The pre-processing is largely automated but there's certainly a portion (maybe 5%?) of documents that need to be hand-classified in the database before they get to the lawyers. It an interesting field - lots of money to be made, intense competition for it, relatively simple technology requirements but a legal industry which has been resistant to technology for quite a long time. Autonomy seems to be the leading software company in this space.
Cuba (along with Syria, Sudan, and Iran) compromise the State Department's list of State Sponsors of Terrorism - which I would assume is the origin of their being on that list.
America has been living under the shadow of imminent Cuban aggression for 50years. There have been Cuban attempts to invade America and numerous assassination attempts on the US president by Cuban agents.
And their chemical weapons kill 1000s of Americans after being secretly delivered from Canada.
This isn't the first time this has happened. Several years back, another government agency made the same mistake. On a slow computer, the text would render first, and could be seen for several seconds before the black boxes would appear.
Googling around, it seems to be a fairly common mistake, going back to at least 2000.
In the same vein, if not the same format: Distributing a Word document from which you've not removed change tracking (and/or other metadata). (Or whatever Word calls it; it's been a while.) I had to correct my teammates on this one, a while back (and yes, the documents were going to external clients). Nothing novel; the problem's been in the news repeatedly. Nonetheless, people -- even "technical" -- still don't get it right.
(I encouraged them to go further and switch to PDF format for the distribution, but they wouldn't.)
Nice one. I had to giggle at the ubiquity of the MS Office assistant down in the corner... It looks like you're trying to conceal some information from prying eyes. Would you like help with that?

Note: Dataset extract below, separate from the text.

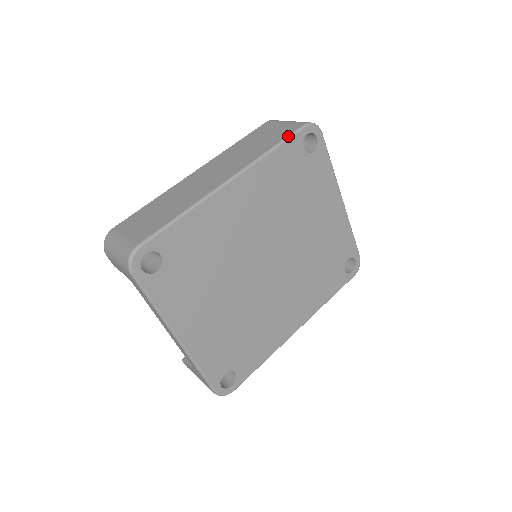
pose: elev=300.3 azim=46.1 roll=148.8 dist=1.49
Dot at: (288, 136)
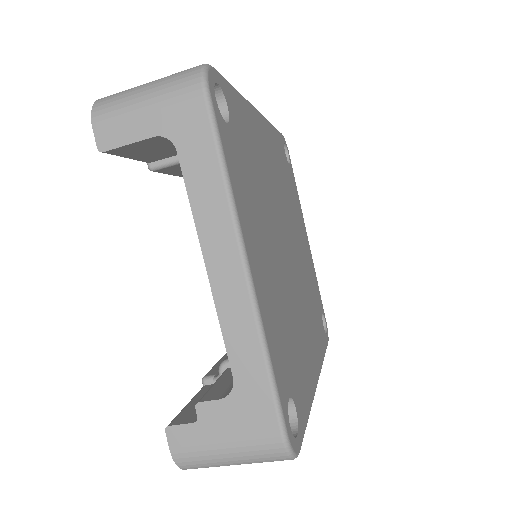
Dot at: occluded
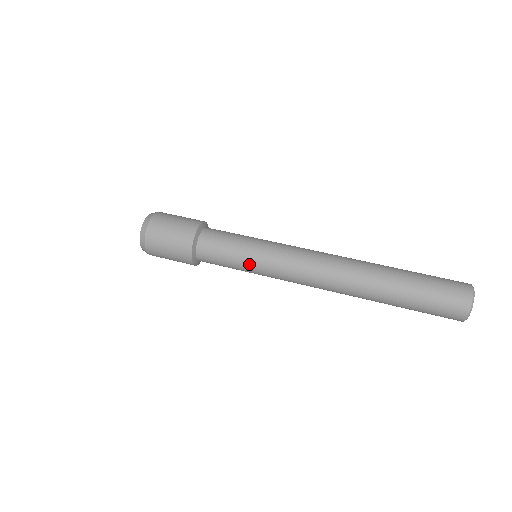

I downloaded it earlier but it seems to have been taken down now. Very interesting. I bet that will lose some people their jobs - but I think it definitely highlights an underlying issue within the government bureaucracy that shows why people getting paid 30k with degrees from the University of Phoenix shouldn't be entrusted with national security... I wonder how many security people that passed through...
I doubt it. the more likely outcome is they mandate all their employees attend document redaction training developed and administered at great tax payer cost by a government contracting company. It's also quite likely that they use the incident to justify spending millions to have a government contractor write document redaction software.
Using the link in the article, it appears that it's already been taken down (link leads to a 404 page). However, from the comments in the article, it's been mirrored at http://cryptome.org (at the top of the list, in fact, filename is tsa-screening.zip, in case that makes it easier to find it).
Looking at the dates on the document, it was last revised in May 2008, so it seems like the horse left the stable some 18 months ago as far as actual bad guys and spies (who presumably seek out this information more actively than your or I) are concerned.
My sister is an attorney and asked me about software that can catch things like this, remove metadata, etc. Does anyone have experience with something along these lines?
A PDF file stores a sequence of instructions for what do draw on a page. The instructions are commands, such as "write this text here" or "draw a circle there." When you draw black redaction boxes, you are just appending an instruction to the end of the list ("draw a box here"), but most of the time the previous instructions are all still there.
Really, the only way to redact a PDF with certainty, short of manually reading the file itself (yes, PDF files are text-readable; you just have to decompress them) is to rasterize the file to a large image. Otherwise, the instructions for writing the text are all still in the file, and there are any number of ways to extract them (for example, simply by deleting the instruction to draw the redaction box).